Activity → Would you reproduce exactly the lines below from the one holding "claims action. |" through the one holding "rent. Available in Clerk’s Office or online. |", inclusive, and no others?

*** Available data ***

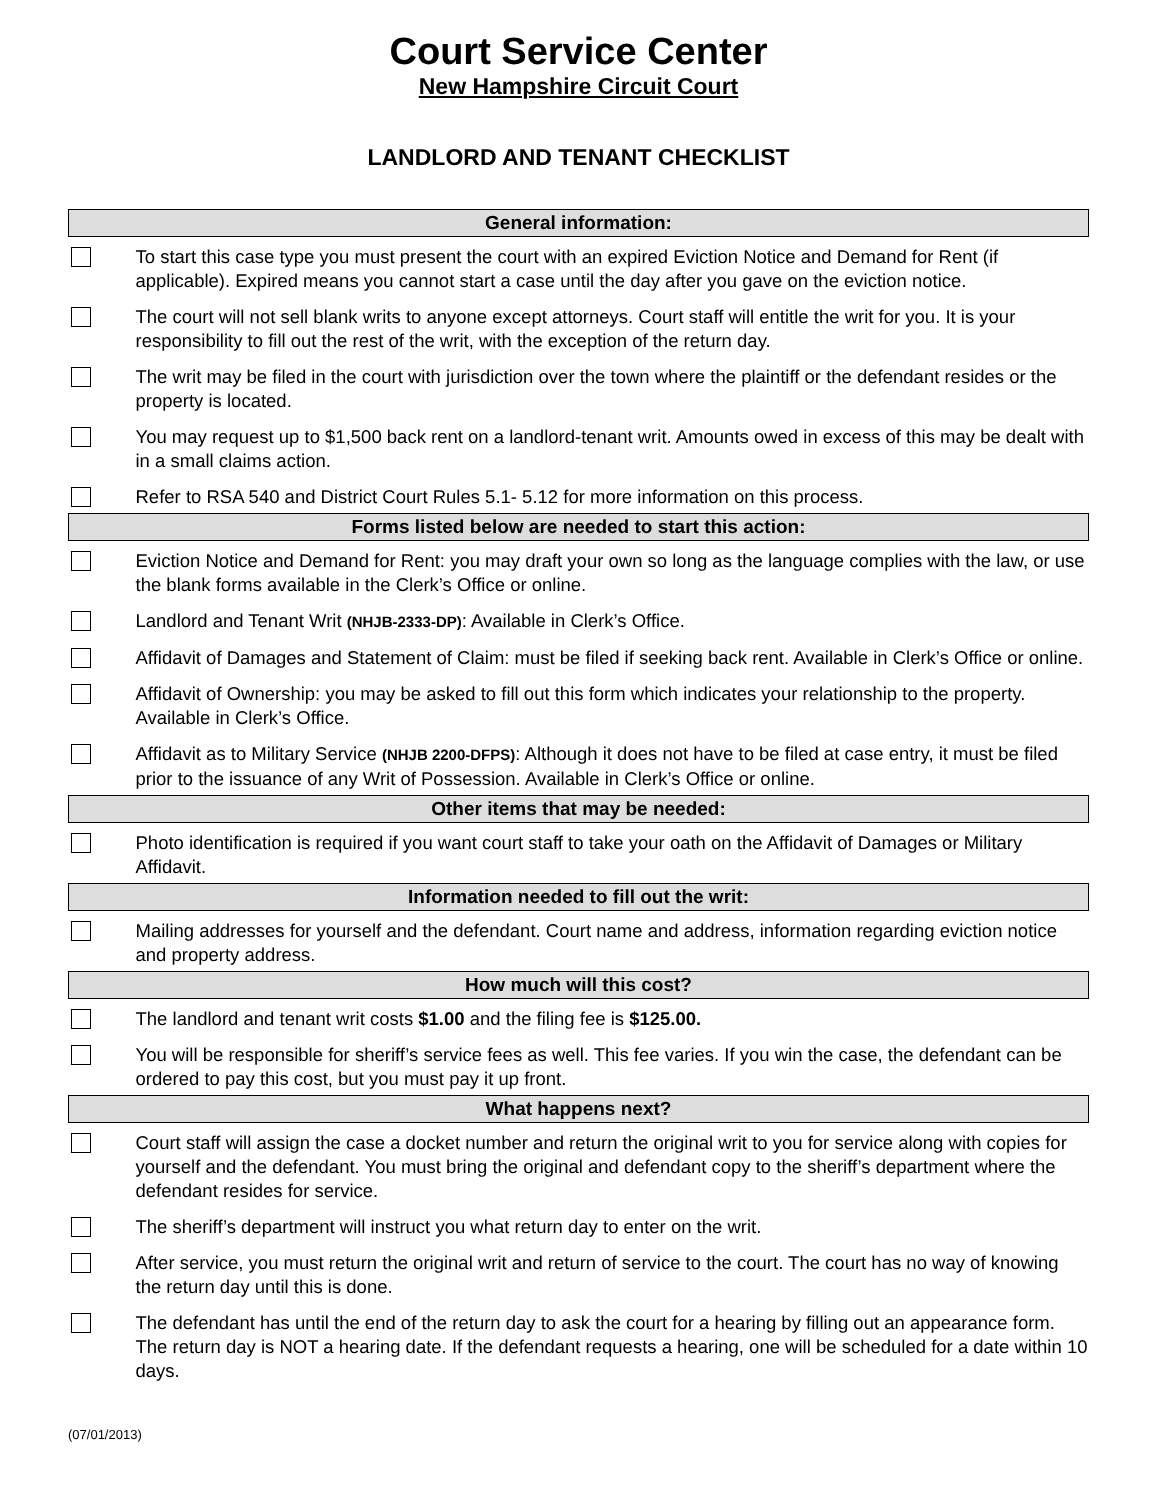Court Service Center
New Hampshire Circuit Court
LANDLORD AND TENANT CHECKLIST
| General information: | |
| --- | --- |
| | To start this case type you must present the court with an expired Eviction Notice and Demand for Rent (if applicable). Expired means you cannot start a case until the day after you gave on the eviction notice. |
| | The court will not sell blank writs to anyone except attorneys. Court staff will entitle the writ for you. It is your responsibility to fill out the rest of the writ, with the exception of the return day. |
| | The writ may be filed in the court with jurisdiction over the town where the plaintiff or the defendant resides or the property is located. |
| | You may request up to $1,500 back rent on a landlord-tenant writ. Amounts owed in excess of this may be dealt with in a small claims action. |
| | Refer to RSA 540 and District Court Rules 5.1- 5.12 for more information on this process. |
| Forms listed below are needed to start this action: | |
| | Eviction Notice and Demand for Rent: you may draft your own so long as the language complies with the law, or use the blank forms available in the Clerk’s Office or online. |
| | Landlord and Tenant Writ (NHJB-2333-DP) : Available in Clerk’s Office. |
| | Affidavit of Damages and Statement of Claim: must be filed if seeking back rent. Available in Clerk’s Office or online. |
| | Affidavit of Ownership: you may be asked to fill out this form which indicates your relationship to the property. Available in Clerk’s Office. |
| | Affidavit as to Military Service (NHJB 2200-DFPS) : Although it does not have to be filed at case entry, it must be filed prior to the issuance of any Writ of Possession. Available in Clerk’s Office or online. |
| Other items that may be needed: | |
| | Photo identification is required if you want court staff to take your oath on the Affidavit of Damages or Military Affidavit. |
| Information needed to fill out the writ: | |
| | Mailing addresses for yourself and the defendant. Court name and address, information regarding eviction notice and property address. |
| How much will this cost? | |
| | The landlord and tenant writ costs $1.00 and the filing fee is $125.00. |
| | You will be responsible for sheriff’s service fees as well. This fee varies. If you win the case, the defendant can be ordered to pay this cost, but you must pay it up front. |
| What happens next? | |
| | Court staff will assign the case a docket number and return the original writ to you for service along with copies for yourself and the defendant. You must bring the original and defendant copy to the sheriff’s department where the defendant resides for service. |
| | The sheriff’s department will instruct you what return day to enter on the writ. |
| | After service, you must return the original writ and return of service to the court. The court has no way of knowing the return day until this is done. |
| | The defendant has until the end of the return day to ask the court for a hearing by filling out an appearance form. The return day is NOT a hearing date. If the defendant requests a hearing, one will be scheduled for a date within 10 days. |
(07/01/2013)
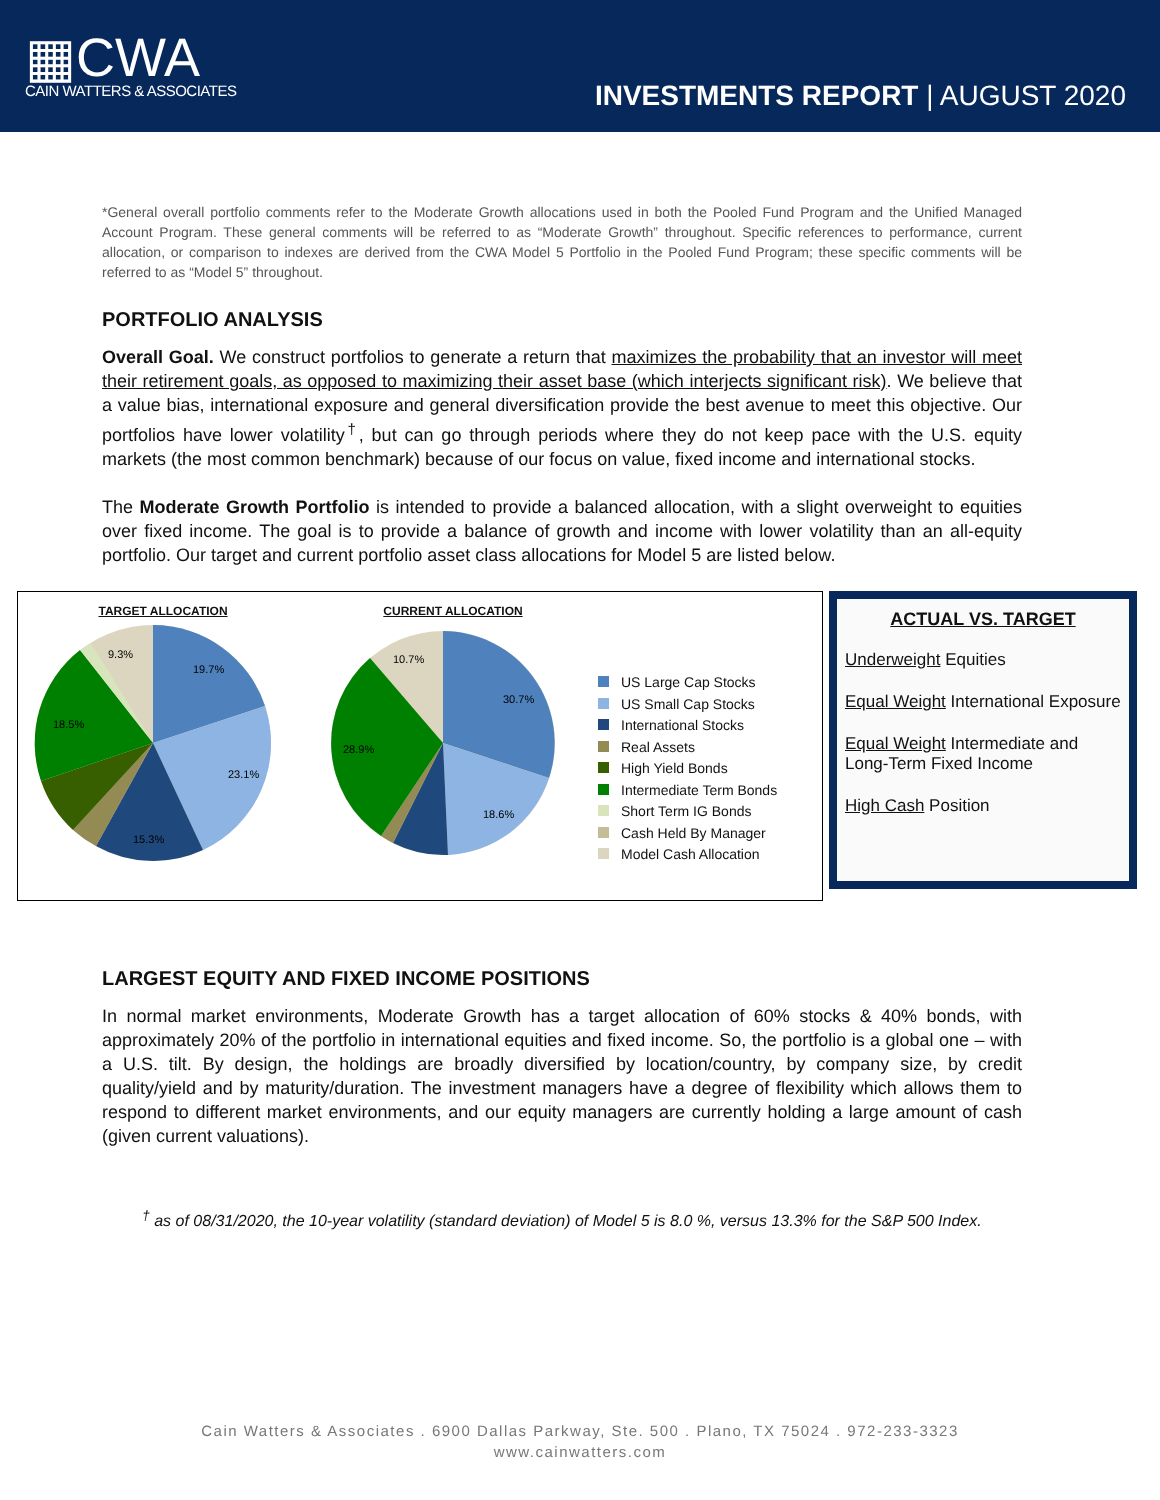▦CWA
CAIN WATTERS & ASSOCIATES
INVESTMENTS REPORT | AUGUST 2020
*General overall portfolio comments refer to the Moderate Growth allocations used in both the Pooled Fund Program and the Unified Managed Account Program. These general comments will be referred to as “Moderate Growth” throughout. Specific references to performance, current allocation, or comparison to indexes are derived from the CWA Model 5 Portfolio in the Pooled Fund Program; these specific comments will be referred to as “Model 5” throughout.
PORTFOLIO ANALYSIS
Overall Goal. We construct portfolios to generate a return that maximizes the probability that an investor will meet their retirement goals, as opposed to maximizing their asset base (which interjects significant risk). We believe that a value bias, international exposure and general diversification provide the best avenue to meet this objective. Our portfolios have lower volatility<sup>†</sup>, but can go through periods where they do not keep pace with the U.S. equity markets (the most common benchmark) because of our focus on value, fixed income and international stocks.
The Moderate Growth Portfolio is intended to provide a balanced allocation, with a slight overweight to equities over fixed income. The goal is to provide a balance of growth and income with lower volatility than an all-equity portfolio. Our target and current portfolio asset class allocations for Model 5 are listed below.
TARGET ALLOCATION
19.7%
23.1%
15.3%
18.5%
9.3%
CURRENT ALLOCATION
30.7%
18.6%
28.9%
10.7%
US Large Cap Stocks
US Small Cap Stocks
International Stocks
Real Assets
High Yield Bonds
Intermediate Term Bonds
Short Term IG Bonds
Cash Held By Manager
Model Cash Allocation
ACTUAL VS. TARGET
Underweight Equities
Equal Weight International Exposure
Equal Weight Intermediate and Long-Term Fixed Income
High Cash Position
LARGEST EQUITY AND FIXED INCOME POSITIONS
In normal market environments, Moderate Growth has a target allocation of 60% stocks & 40% bonds, with approximately 20% of the portfolio in international equities and fixed income. So, the portfolio is a global one – with a U.S. tilt. By design, the holdings are broadly diversified by location/country, by company size, by credit quality/yield and by maturity/duration. The investment managers have a degree of flexibility which allows them to respond to different market environments, and our equity managers are currently holding a large amount of cash (given current valuations).
<sup>†</sup> as of 08/31/2020, the 10-year volatility (standard deviation) of Model 5 is 8.0 %, versus 13.3% for the S&P 500 Index.
Cain Watters & Associates . 6900 Dallas Parkway, Ste. 500 . Plano, TX 75024 . 972-233-3323
www.cainwatters.com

*** End of Available data ***

Task response →
| | You may request up to $1,500 back rent on a landlord-tenant writ. Amounts owed in excess of this may be dealt with in a small claims action. |
| | Refer to RSA 540 and District Court Rules 5.1- 5.12 for more information on this process. |
| Forms listed below are needed to start this action: | |
| | Eviction Notice and Demand for Rent: you may draft your own so long as the language complies with the law, or use the blank forms available in the Clerk’s Office or online. |
| | Landlord and Tenant Writ (NHJB-2333-DP) : Available in Clerk’s Office. |
| | Affidavit of Damages and Statement of Claim: must be filed if seeking back rent. Available in Clerk’s Office or online. |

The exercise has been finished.